— Давай–ка, мы с тобой ушицы заварим! — предложил Камушев. — Только ты банки опять не перепутай!
Последнее замечание имело свою историю. А дело было так. Прошлым летом собрались они, вместе с жёнами выходные на реке провести. Женщины заготавливали для этого случая снедь, а мужчины снасти. Полищуку поручалась заготовка наживки. Тот раздобыл где–то протухший окорок и, не мудрствуя лукаво, повесил его, на радость мухам, под крышей собственного балкона. Через неделю военных действий со своими соседями и собственной женой, он снял со зловонной плантации неплохой урожай. Опарышей, — так называют рыбаки личинок мясных мух, Полищук любовно обвалял в муке, и надёжно упаковал. На берегу реки разбили палатки и закинули удочки. Что–то поймали и в вечерних сумерках женщины решили сварить уху.
— Где рис? — прокричала главная повариха.
— Там, в банке! — ответил ей кто–то.
Уха получилась отменная.
На утренней зорьке Камушев спросил Полищука:
— Где твои опарыши?
— Посмотри, где–то там, в полулитровой банке!
— Нет здесь никаких опарышей, в банке только рис! — прошептал Камушев, пораженный страшной догадкой.
Пока рыбаки переживали утрату драгоценной насадки, женщин выворачивало наизнанку. Жена Камушева до сих пор, без приступов рвоты не может глядеть на рисовые зёрна.
— Это не за тобой едут? — спросил Полищук, первым увидев подкативший УАЗик.
— И здесь нашли! — сплюнул с досады Камушев.
Из машины вышел Тихорук, заместитель Камушева по эксплуатации автотранспорта.
— Еле разыскал вас! — сообщил он. — На Чернобыльской АЭС крупная авария! Взорвался атомный реактор!
— Вы что? Сговорились? Сегодня не первое, а уже двадцать седьмое апреля! В русалку я почти поверил!
— Похоже на правду, Иваныч! Туда наша телевышка прикомандирована! Машинист утром на смену пришёл, а вместо реактора четвёртого энергоблока, одни развалины дымятся, и пожарники по ним со шлангами бегают! Он видит такое дело, завёл свой «Магирус» и ходу! Я вызвал дозиметристов со станции, они попытались замеры сделать, а у них все приборы зашкалило! Они сказали, что не рассчитаны их дозиметры на такие большие излучения!
— Ты бы лучше болтал поменьше! — вмешался Полищук. — Наши электростанции самые надёжные в мире! А атомные станции это самое чистое производство! Это известно всем! А вся эта болтовня, которую ты своим языком разносишь, называется провокацией! А за провокацию знаешь, что бывает?
Что бывает за провокацию, Тихорук очень хорошо знал.
— Удрал твой машинист домой, на праздники, и ерунду какую–то приплёл в своё оправдание! Ты его тоже предупреди, хорошо предупреди, чтобы помалкивал! Вы до конца не понимаете, что происходит? Первое мая на носу, предстоит очень важное политическое мероприятие! А тут вы со своими слухами! Да пусть хоть все пять станций взорвутся, но нужно сначала праздничную демонстрацию провести, митинг трудящихся обеспечить, а только потом авариями всякими заниматься! Будь ты хоть тысячу раз прав, но тебе за распространение антисоветских слухов голову снимут! Позже, может быть, тебя и оправдают, но тебе–то безголовому, это будет уже безразлично! Так, что ты помалкивай, а я, в случае чего, скажу, что я ничего не слышал!

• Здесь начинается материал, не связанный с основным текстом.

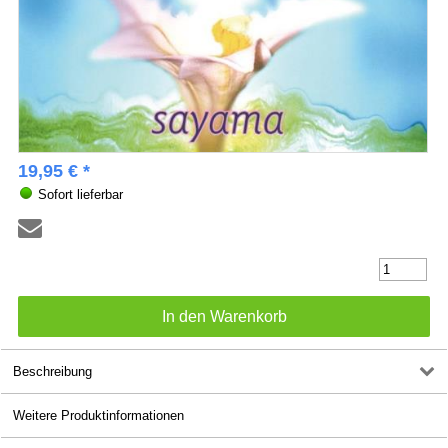
19,95 € *
Sofort lieferbar
Beschreibung
Weitere Produktinformationen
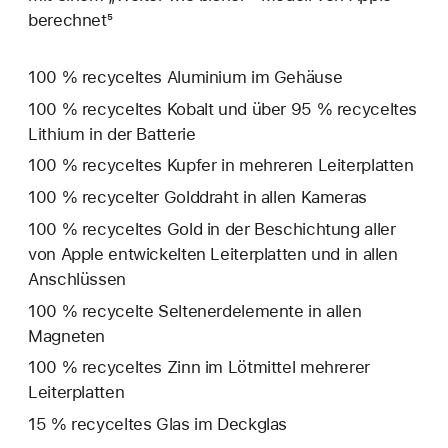
berechnet⁵
100 % recyceltes Aluminium im Gehäuse
100 % recyceltes Kobalt und über 95 % recyceltes
Lithium in der Batterie
100 % recyceltes Kupfer in mehreren Leiterplatten
100 % recycelter Golddraht in allen Kameras
100 % recyceltes Gold in der Beschichtung aller
von Apple entwickelten Leiterplatten und in allen
Anschlüssen
100 % recycelte Seltenerd­elemente in allen
Magneten
100 % recyceltes Zinn im Lötmittel mehrerer
Leiterplatten
15 % recyceltes Glas im Deckglas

— Ты Безродного видел? — сухо спросил Камушев.
— Он в воинскую часть поехал! — пробормотал Тихорук. Под натиском Полищука, губы его отяжелели, а лицо, как у провинившегося школьника, приняло довольно глупое выражение. — Он тоже не верит, что возможен взрыв реактора! За приборами, к воякам, поехал!
— Давно он уехал?
— Да уже около двух часов назад!
Рыбаки залили водою костёр, собрали снасти — выходной день был испорчен.
— Ну как? — спросил Камушев Безродного, записывающего что–то в свой блокнот. Тот пожал плечами.
Вокруг телевышки топтался одетый в костюм противохимической защиты военный. В левой руке он держал перед собой какую–то металлическую кочергу и время от времени тыкал ею в различные места автомобиля. От кочерги тянулся тонкий провод к висевшему на груди этого пугала пластмассовому ящику. Вся эта картина вызвала в душе Камушева почтительный страх. Камушев, набравшись смелости, осторожно прокрался за спину дозиметриста и нагнулся своею громадой над его головой. По шкале прибора ползла стрелка. Вид этой стрелки внушил в сознание Камушева ещё больший страх.
— Переднее левое — два с половиной! — отчеканил военный, не обращая внимания на любопытное сопение, позади своего затылка.